MARK PHILLIPS – The Impossibles. Kenneth J. Malone / Psi-Power #2. Pyramid F-875, paperback original; 1st printing, June 1963. Previously serialized in Astounding SF in three parts as “Out Like a Light,” April-June 1960. Reprinted under this title but as by Laurence Janifer & Randall Garrett by Resurrected Press, trade paperback, 2011.

   The first in this series, concocted in high comic fashion by SF writers Laurence Janifer and Randall Garrett, was Braintwister (Pyramid, 1962), in which intrepid FBI agent Ken Malone meets up with a telepathic old lady who thinks she is Queen Elizabeth. The third and last was Supermind (Pyramid, 1963), in which he tangles with … well, you’ll have to tell me, as I haven’t read it yet.

   In this one, though, he meets up with a gang of kids in New York City who … well, I can’t tell you that, since that’s the mystery that Malone is called on to solve. Let me say that it begins with Malone lying flat on his back on a Greenwich Village sidewalk, having been sent to the big city to investigate a series of strange incidents involving red Cadillacs — only Cadillacs, and only red — that are being stolen and taken for joy rides all over the metropolitan area, but with no one being able to see who’s taking them or or even who’s behind the wheel.

   Truth be told, as a novel, The Impossibles is a minor affair, but the pleasure comes from watching Malone tackle the unknown in a wink and a nod sort of way, and then as he tries to explain to others what he comes across. That and passages such as this one, chosen from very early on in the book:

   Very slowly and carefully he opened his eyes again, one at a time. […] He closed his eyes again and waited for his head to go away.

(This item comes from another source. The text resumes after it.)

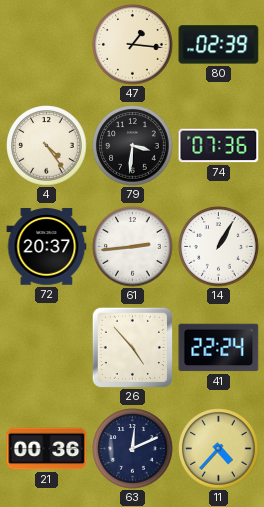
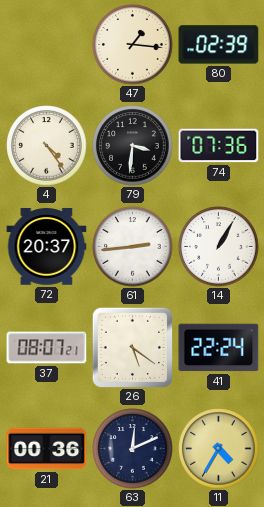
37: none -> 08:07
26: 4:53 -> 5:21
11: 4:37 -> 4:35
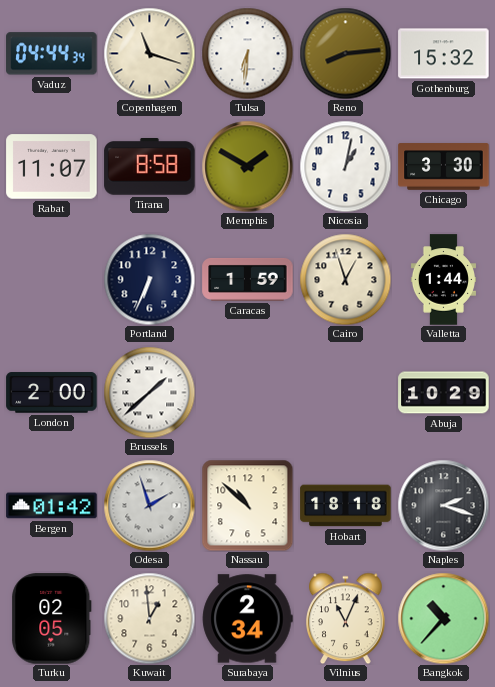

   A few minutes passed. It was obvious that his head had settled down for a long stay, and no matter how bad it felt, Malone told himself, it was his head, after all. He felt a certain responsibility for it. And he couldn’t just leave it lying around somewhere with its eyes closed.

   All in all, a series that’s a lot of fun to read, but there’s no way I could call it essential.